Davon getrennt sind laufende Erträge. Passives Staking und Lending können nach dem BMF-Schreiben sonstige Einkünfte nach § 22 Nummer § 3 EStG erzeugen. Mining oder aktive Blockerstellung können je nach Organisation gewerbliche Einkünfte sein. Security Token, betriebliche Bestände und Derivate folgen wiederum eigenen Regeln. Ein einziger Sammelposten „DeFi-Ertrag“ wäre daher fachlich zu ungenau.

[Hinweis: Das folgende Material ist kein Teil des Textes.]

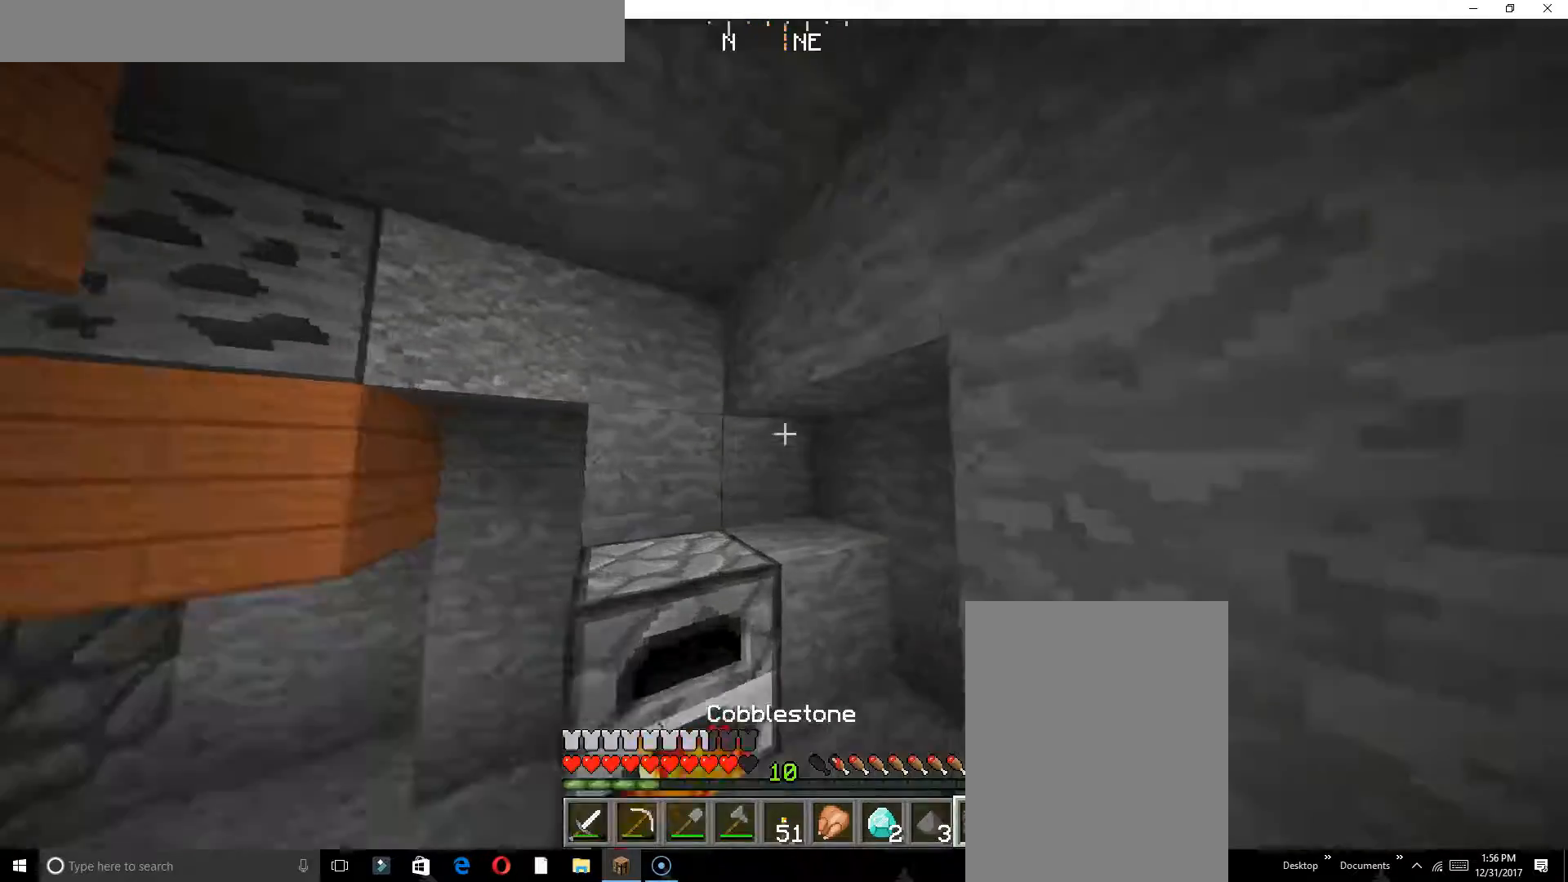
Gameplay with keyboard; each line is a JSON object with the keys held at the frame after it. "events" lists presses ("down") and releases ("up") of "a", "d", "s" and "w" between this image and that frame as [ms after this image, input, new state], when the widget could be followed in between. No other keys are recorded. Mouse input is not recorded.
{"keys": [], "events": []}
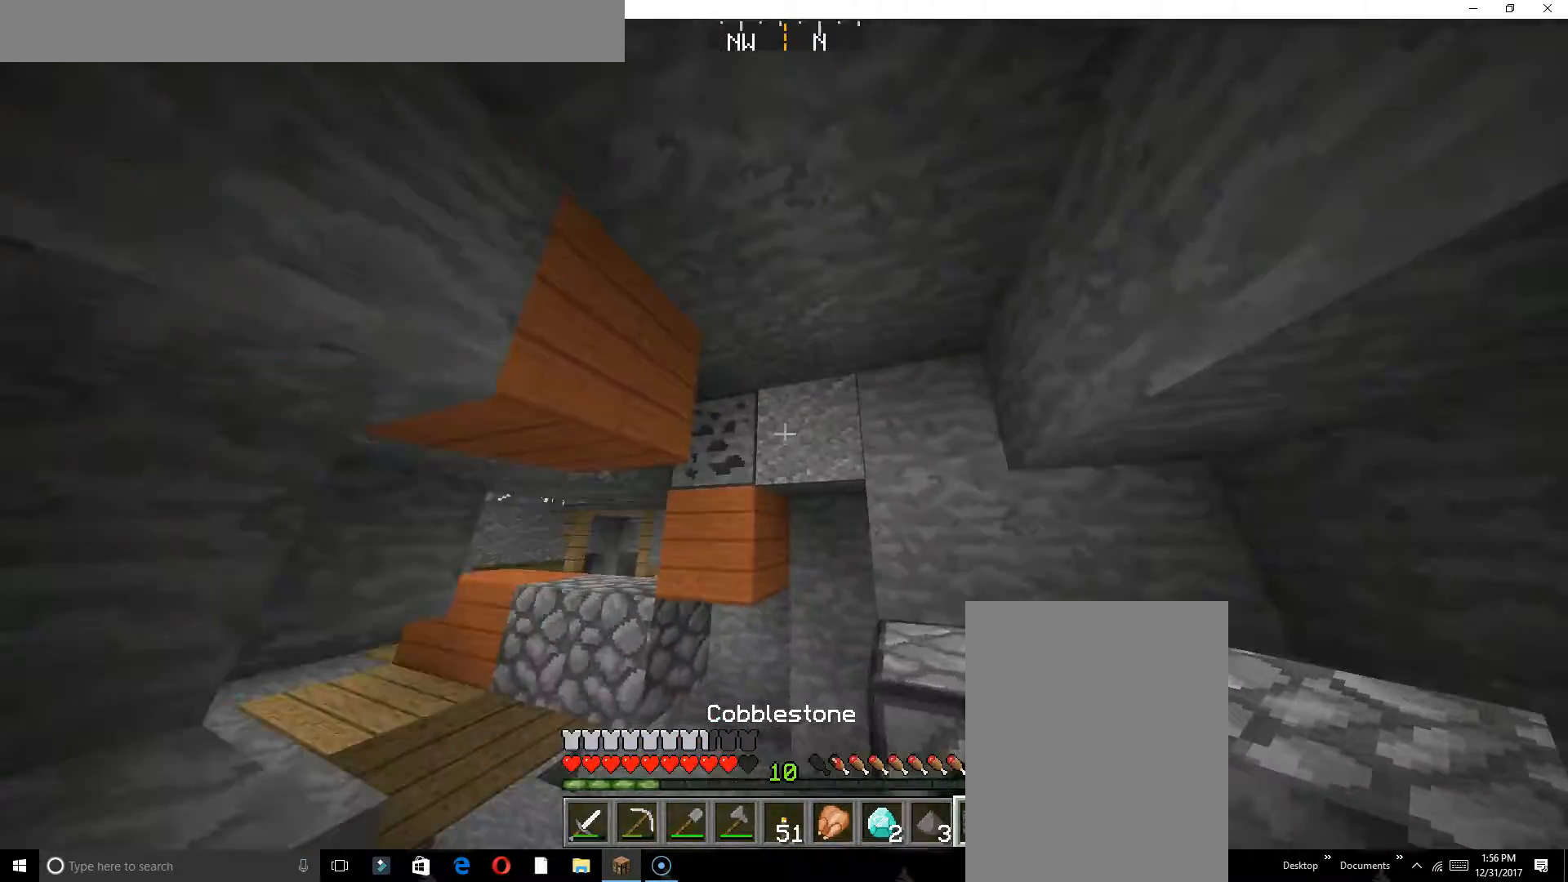
{"keys": [], "events": [[167, "w", "down"], [283, "w", "up"]]}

| Technischer Vorgang | Mögliche Steuerfrage | Erforderliche Belege |
|---|---|---|
| DEX-Swap | Veräußerung des abgegebenen und Anschaffung des erhaltenen Tokens | Zeitpunkt, Mengen, EUR-Marktwerte, Gebühren |
| Passives Staking | laufender Zufluss; späterer Verkauf separat | Verfügbarkeit, Tokenmenge und EUR-Wert |
| Lending | Vergütung und mögliche Übertragung der wirtschaftlichen Verfügungsmacht | Vertrag, Anspruchstoken, Rückzahlung, Rewards |
| LP-Eintritt | offene Einordnung: Tausch, Übertragung oder fortbestehender Anteil | Poolvertrag, LP-Token, beide Einlagen, Marktwerte |
| Position Snapshot | meist Dokumentation, nicht automatisch steuerbarer Vorgang | Bestand, Protokoll und Bezug zu echten Transaktionen |
DEX-Swaps: Kein Euro-Zufluss nötig
Wer ETH gegen USDC tauscht, veräußert ETH und erwirbt USDC. Für die abgegebenen ETH werden Veräußerungspreis, Anschaffungskosten und Haltedauer ermittelt. Der gemeine Wert der erhaltenen USDC in Euro ist regelmäßig Ausgangspunkt für Erlös und neue Anschaffungskosten. Das gilt auch dann, wenn das Protokoll den Vorgang in mehrere Router-, Bridge- oder Wrap-Schritte zerlegt.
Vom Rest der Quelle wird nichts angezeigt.